··· TEXTAUSZUG ···

Die Juden fordern Zeichen, die Griechen suchen Weisheit.
Wir dagegen verkündigen Christus als den Gekreuzigten: für Juden ein empörendes Ärgernis, für Heiden eine Torheit, für die Berufenen aber, Juden wie Griechen, Christus, Gottes Kraft und Gottes Weisheit.
Denn das Törichte an Gott ist weiser als die Menschen, und das Schwache an Gott ist stärker als die Menschen.
Evangelium: Joh 2, 13-25
Das Paschafest der Juden war nahe, und Jesus zog nach Jerusalem hinauf.
Im Tempel fand er die Verkäufer von Rindern, Schafen und Tauben und die Geldwechsler, die dort saßen.
Er machte eine Geißel aus Stricken und trieb sie alle aus dem Tempel hinaus, dazu die Schafe und Rinder; das Geld der Wechsler schüttete er aus, und ihre Tische stieß er um.
Zu den Taubenhändlern sagte er: Schafft das hier weg, macht das Haus meines Vaters nicht zu einer Markthalle!
Seine Jünger erinnerten sich an das Wort der Schrift: Der Eifer für dein Haus verzehrt mich.
Da stellten ihn die Juden zur Rede: Welches Zeichen lässt du uns sehen als Beweis, dass du dies tun darfst?
Jesus antwortete ihnen: Reißt diesen Tempel nieder, in drei Tagen werde ich ihn wieder aufrichten.
Da sagten die Juden: Sechsundvierzig Jahre wurde an diesem Tempel gebaut, und du willst ihn in drei Tagen wieder aufrichten?
Er aber meinte den Tempel seines Leibes.
Als er von den Toten auferstanden war, erinnerten sich seine Jünger, dass er dies gesagt hatte, und sie glaubten der Schrift und dem Wort, das Jesus gesprochen hatte.
Während er zum Paschafest in Jerusalem war, kamen viele zum Glauben an seinen Namen, als sie die Zeichen sahen, die er tat.
Jesus aber vertraute sich ihnen nicht an, denn er kannte sie alle und brauchte von keinem ein Zeugnis über den Menschen; denn er wusste, was im Menschen ist.
Predigt:
Liebe Gemeinde,
dieses Buch hier ist für mich das wertvollste aller theologischen Bücher, die bei mir zuhause in meinen Bücherregalen stehen:
„Autonome Moral und christlicher Glaube“
heißt es, und es ist geschrieben worden von Alfons Auer, dem großen Moraltheologen des letzten Jahrhunderts.
Am 12. Februar diesen Jahres wäre der Oberschwabe und Professor für Moraltheologie in Würzburg und später dann in Tübingen 100 Jahre alt geworden.
In diesem Buch entfaltet Alfons Auer seinen zentralen theologischen Gedanken, dass unsere menschliche Vernunft – und nur sie – konkrete moralische Weisungen oder Vorschriften hervorbringen kann.
Oder anders gesagt:
Nur unsere menschliche Vernunft kann jede und jeden von uns zu einem verantworteten moralischen Denken und Handeln bringen.
Zunächst klingt diese theologische Aussage von Alfons Auer gar nicht so spektakulär:
Was vernünftig ist, das ist auch moralisch in Ordnung!

··· VORLIEGENDE EINTRÄGE ···

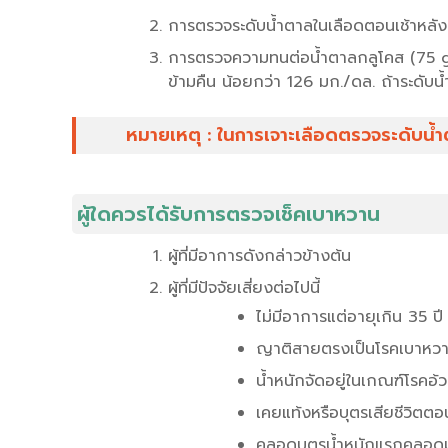
การตรวจระดับน้ำตาลในเลือดตอนเช้าหลังอด
การตรวจความทนต่อน้ำตาลกลูโคส (75 g 
ข้ามคืน น้อยกว่า 126 มก./ดล. ถ้าระดับน
หมายเหตุ : ในการเจาะเลือดตรวจระดับน้ำตา
ผู้ใดควรได้รับการตรวจเช็คเบาหวาน
ผู้ที่มีอาการดังกล่าวข้างต้น
ผู้ที่มีปัจจัยเสี่ยงต่อไปนี้
ไม่มีอาการแต่อายุเกิน 35 ปี
ญาติสายตรงเป็นโรคเบาหว
น้ำหนักจัดอยู่ในเกณฑ์โรคอ้
เคยแท้งหรือบุตรเสียชีวิต
คลอดบุตรน้ำหนักแรกคลอดม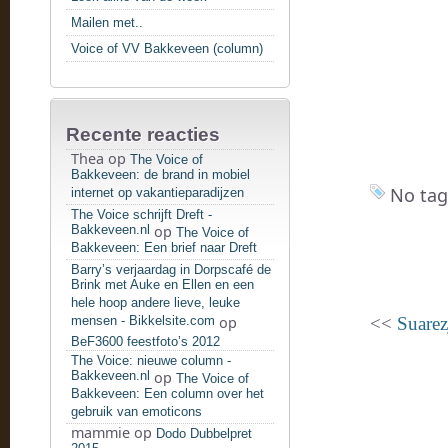
Mailen met..
Voice of VV Bakkeveen (column)
Recente reacties
Thea
op
The Voice of
Bakkeveen: de brand in mobiel
No tag
internet op vakantieparadijzen
The Voice schrijft Dreft -
Bakkeveen.nl
op
The Voice of
Bakkeveen: Een brief naar Dreft
Barry’s verjaardag in Dorpscafé de
Brink met Auke en Ellen en een
hele hoop andere lieve, leuke
mensen - Bikkelsite.com
op
<<
Suarez
BeF3600 feestfoto’s 2012
The Voice: nieuwe column -
Bakkeveen.nl
op
The Voice of
Bakkeveen: Een column over het
gebruik van emoticons
mammie
op
Dodo Dubbelpret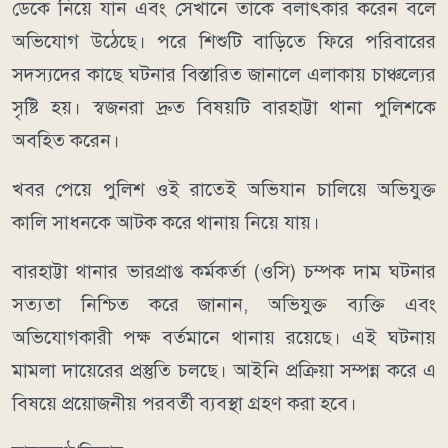
ডেকে নিয়ে যান এবং সেখানে তাকে বলাৎকার করেন বলে
অভিযোগ উঠেছে। পরে শিশুটি বাড়িতে ফিরে পরিবারের
সদস্যদের কাছে ঘটনার বিস্তারিত জানালে এলাকায় চাঞ্চল্যের
সৃষ্টি হয়। স্বজনরা দ্রুত বিষয়টি বারহাট্টা থানা পুলিশকে
অবহিত করেন।
খবর পেয়ে পুলিশ ওই রাতেই অভিযান চালিয়ে অভিযুক্ত
কালি সাধনকে আটক করে থানায় নিয়ে যায়।
বারহাট্টা থানার ভারপ্রাপ্ত কর্মকর্তা (ওসি) চম্পক দাম ঘটনার
সত্যতা নিশ্চিত করে জানান, অভিযুক্ত ব্যক্তি এবং
অভিযোগকারী পক্ষ বর্তমানে থানায় রয়েছে। এই ঘটনায়
মামলা দায়েরের প্রস্তুতি চলছে। আইনি প্রক্রিয়া সম্পন্ন করে এ
বিষয়ে প্রয়োজনীয় পরবর্তী ব্যবস্থা গ্রহণ করা হবে।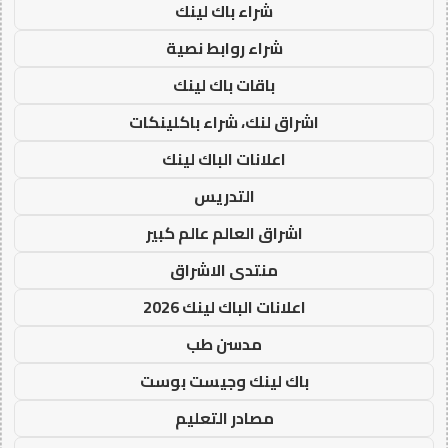
شراء باك لينك
شراء روابط نصية
باقات باك لينك
اشراق لنك، شراء باكلينكات
اعلانات الباك لينك
التدريس
اشراق العالم عالم كبير
منتدى الاشراق
اعلانات الباك لينك 2026
مدسن طب
باك لينك وجيست بوست
مصادر التعليم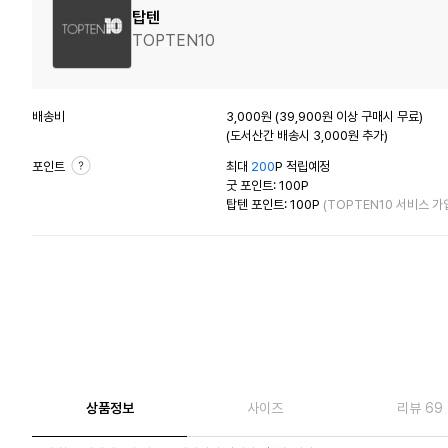
탑텐
TOPTEN10
배송비
3,000원 (39,900원 이상 구매시 무료)
(도서산간 배송시 3,000원 추가)
포인트
최대
200
P 적립예정
굿 포인트: 100P
탑텐 포인트: 100P
(TOPTEN10 서비스 가
상품정보
사이즈
리뷰 69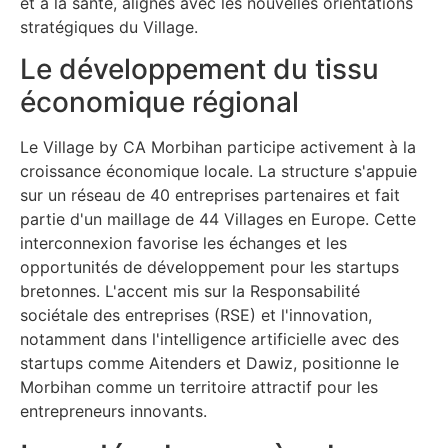
et à la santé, alignés avec les nouvelles orientations
stratégiques du Village.
Le développement du tissu
économique régional
Le Village by CA Morbihan participe activement à la
croissance économique locale. La structure s'appuie
sur un réseau de 40 entreprises partenaires et fait
partie d'un maillage de 44 Villages en Europe. Cette
interconnexion favorise les échanges et les
opportunités de développement pour les startups
bretonnes. L'accent mis sur la Responsabilité
sociétale des entreprises (RSE) et l'innovation,
notamment dans l'intelligence artificielle avec des
startups comme Aitenders et Dawiz, positionne le
Morbihan comme un territoire attractif pour les
entrepreneurs innovants.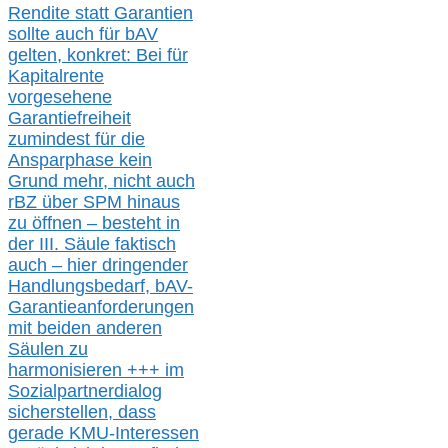
Rendite
statt
Garantien
sollte
auch für bAV
gelten, k
onkret:
Bei
für
Kapitalrente
vorgesehene
Garantiefreiheit
zumindest für die
Ansparphase
kein
Grund mehr
, nicht auch
r
BZ
über S
PM
hinaus
zu öffnen –
besteht in
der III.
Säule
faktisch
auch – hier
dringender
Handlungsbedarf,
bAV-
Garantieanforderungen
mit beiden anderen
Säulen zu
harmonisieren
+++ im
Sozialpartnerdialog
s
icher
stellen,
dass
gerade
KMU-
Interessen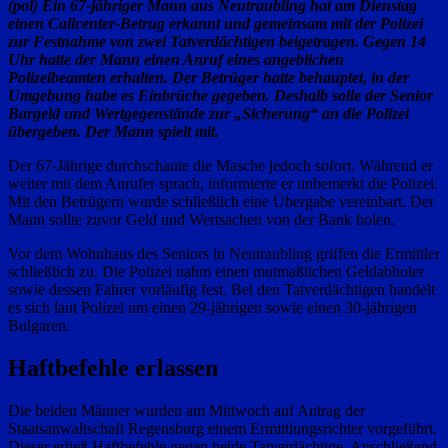
(pol) Ein 67-jähriger Mann aus Neutraubling hat am Dienstag
einen Callcenter-Betrug erkannt und gemeinsam mit der Polizei
zur Festnahme von zwei Tatverdächtigen beigetragen. Gegen 14
Uhr hatte der Mann einen Anruf eines angeblichen
Polizeibeamten erhalten. Der Betrüger hatte behauptet, in der
Umgebung habe es Einbrüche gegeben. Deshalb solle der Senior
Bargeld und Wertgegenstände zur „Sicherung“ an die Polizei
übergeben. Der Mann spielt mit.
Der 67-Jährige durchschaute die Masche jedoch sofort. Während er
weiter mit dem Anrufer sprach, informierte er unbemerkt die Polizei.
Mit den Betrügern wurde schließlich eine Übergabe vereinbart. Der
Mann sollte zuvor Geld und Wertsachen von der Bank holen.
Vor dem Wohnhaus des Seniors in Neutraubling griffen die Ermittler
schließlich zu. Die Polizei nahm einen mutmaßlichen Geldabholer
sowie dessen Fahrer vorläufig fest. Bei den Tatverdächtigen handelt
es sich laut Polizei um einen 29-jährigen sowie einen 30-jährigen
Bulgaren.
Haftbefehle erlassen
Die beiden Männer wurden am Mittwoch auf Antrag der
Staatsanwaltschaft Regensburg einem Ermittlungsrichter vorgeführt.
Dieser erließ Haftbefehle gegen beide Tatverdächtige. Anschließend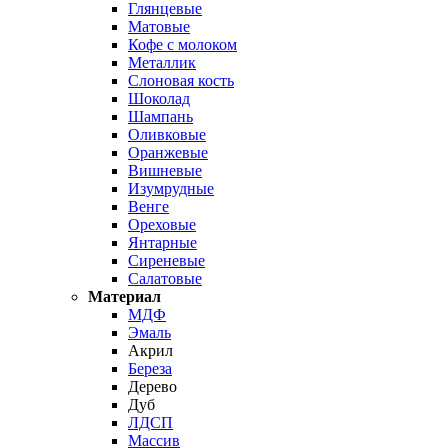
Глянцевые
Матовые
Кофе с молоком
Металлик
Слоновая кость
Шоколад
Шампань
Оливковые
Оранжевые
Вишневые
Изумрудные
Венге
Ореховые
Янтарные
Сиреневые
Салатовые
Материал
МДФ
Эмаль
Акрил
Береза
Дерево
Дуб
ЛДСП
Массив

···

— ÜBUNGSAUFGABEN —
• 1. Welches Buch bezeichnet der Prediger im Textauszug als das wertvollste theologische Buch in seinen Regalen?
• 2. Führe den Textauszug mit Lesung und Predigt im Ton der Predigt fort.
Die Einträge spielen hierbei keine Rolle.

— GELÖSTE AUFGABEN —
• 1. „Autonome Moral und christlicher Glaube“ von Alfons Auer

• 2.
In dieser Aussage steckt aber der Gedanke, dass wir Christinnen und Christen genauso unserer menschlichen Vernunft verpflichtet sind - wenn es um moralisches Handeln geht - wie die Menschen in den anderen Religionen oder auch wie diejenigen, die an gar keinen Gott glauben.
Alfons Auer weist in seinem Buch nach, dass unser Gott uns glaubende Menschen keine konkreten moralischen Inhalte offenbart – weder im Alten noch im Neuen Testament. Die moralischen Weisungen, die in beiden Büchern stehen, sind auch in anderen Religionen und in früheren Kulturen bezeugt und deshalb nicht ursprünglich christlich.
Wir Christinnen und Christen haben also keine Sonderstellung innerhalb der Weltgemeinschaft, wenn es um konkretes moralisches Handeln geht.
Diese Erkenntnis kann uns, als christliche Religion, einerseits vor religiösem Fanatismus bewahren, andererseits öffnet uns dieses Denken von Alfons Auer alle Türen zu einem Dialog auf Augenhöhe mit den anderen Religionen und mit anderen Weltanschauungen.
Und miteinander stehen wir als Weltgemeinschaft vor der Herausforderung, den Weltfrieden zu sichern und ein für alle verbindliches Weltethos zu formulieren.
Konservative Kirchenmänner allerdings haben Alfons Auer und seine theologischen Gedanken zur „autonomen Moral“ zu seinen Lebzeiten scharf kritisiert.
Er hat sich den Vorwurf anhören müssen, dass in seinem Denken das Christentum seine herausragende Stellung unter den Religionen verliere und dass damit auch die christlichen Weisungen, wenn es um Moral und Sitte geht, nicht mehr wertvoller seien als andere.
Alfons Auer hat sich durch solche Kritik nie einschüchtern lassen.
Und er schreibt unserer christlichen Religion eine dreifache Bedeutung zu, wenn es im Dialog mit anderen Religionen oder mit anderen Weltanschauungen um Moral und Sitte geht.
Das Christentum hat im theologischen Denken von Alfons Auer eine integrierende, eine stimulierende und eine kritisierende Funktion:
Integrierende Funktion bedeutet:
Wir Christinnen und Christen fällen unsere moralischen Entscheidungen immer auch im Blick auf Jesus, der das Anbrechen des Gottes-Reiches hier, auf Erden, verkündet und grenzen-los geliebt hat.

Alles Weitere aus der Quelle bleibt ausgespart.